Why can’t they just roll their eyes, or tut quietly, like we Brits do?
Plus, every non-British person we encountered in Majorca seemed to smoke like a chimney, and it really made us appreciate the ban on smoking in pubs and restaurants in England. This might be a sweeping generalisation, but young and old alike were constantly sparking up. Maybe that’s how they stay so lean?
- The food and drink is better
Ok, we went all inclusive at our hotel in Majorca, so it’s no surprise that the food was somewhat uninspiring and repetitive, and the alcohol was only passable local brands (although I wasn’t complaining at the time), but there’s no contest when it comes to the food and drink in Norwich.
My father-in-law’s lasagne is the finest in Britain, and my mother-in-law’s Sunday roast is as good as they come (should score me some Brownie-points if they read this), but more importantly Norwich has one the finest collections of pubs in the country, perhaps only bettered by York in my opinion, and there is nothing my father-in-law likes better than a trip to the pub.
- We can get rid of the children for a bit
Ah yes, I’ve saved the best reason until last. Due to the fact Norwich is so far away (it’s virtually part of The Netherlands), my in-laws only get to see Ollie and Isaac a handful of times each year, and so they like to spend as much time as possible with them when we visit.

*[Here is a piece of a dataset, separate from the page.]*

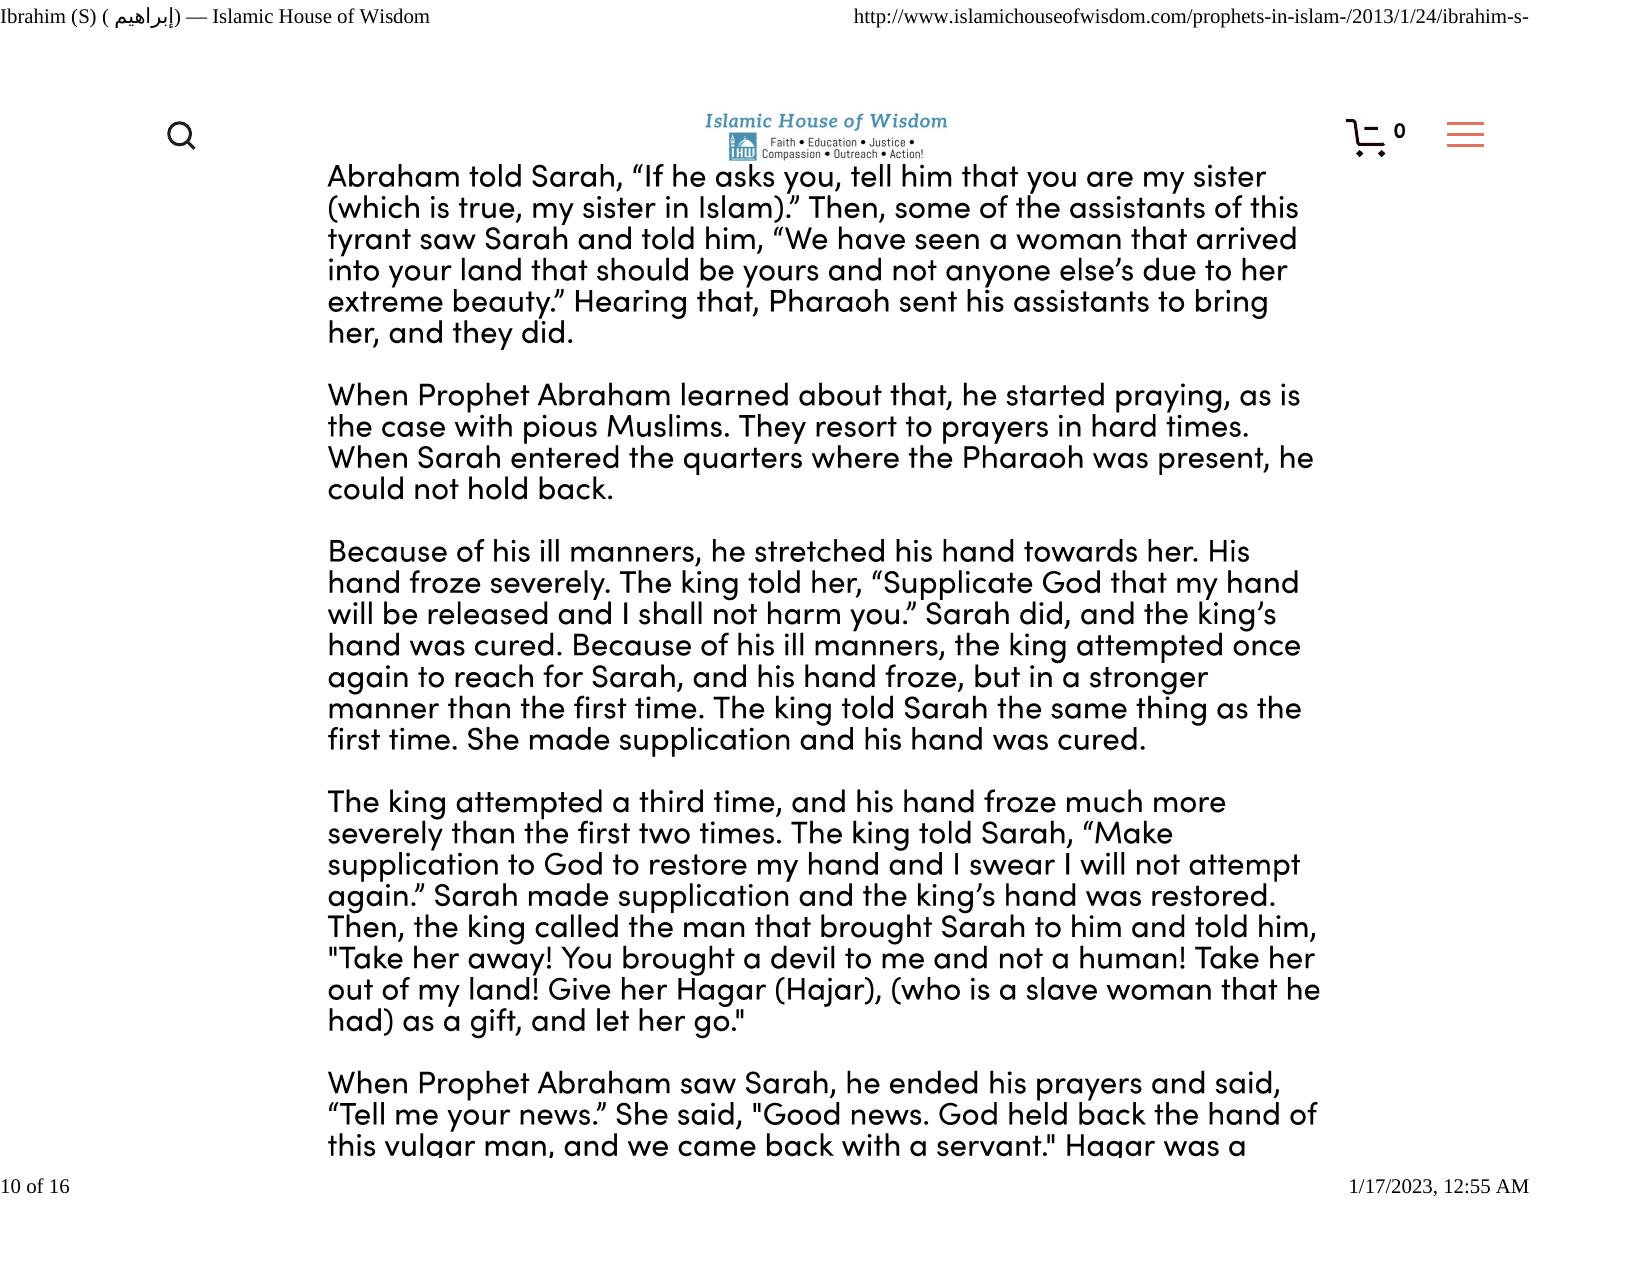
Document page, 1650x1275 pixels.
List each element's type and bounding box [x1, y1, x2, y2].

picture [702, 109, 949, 162]
picture [326, 163, 1320, 1158]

Fortunately, when it comes to her grandchildren, my mother-in-law has more energy than anyone I’ve ever met, so she will often take Ollie out for the day – which is fine by us. I love Ollie to bits, despite what I might say about him in my blog entries, but he can be really exhausting at times. Far better to let him and his Nanny burn off some energy together, leaving us with just the one screaming brat to contend with (just joking, I love Isaac too).
So, there you have it. Five very good reasons why our forthcoming trip to Norwich will almost certainly be more enjoyable than the recent holiday we took to Majorca. Norwich wins.
Now then, how can I link the title of this blog to Norwich, so it doesn’t look like I just threw it in there at the last minute to use it up? Ah yes.
See, Snoop Dogg prefers Norwich too.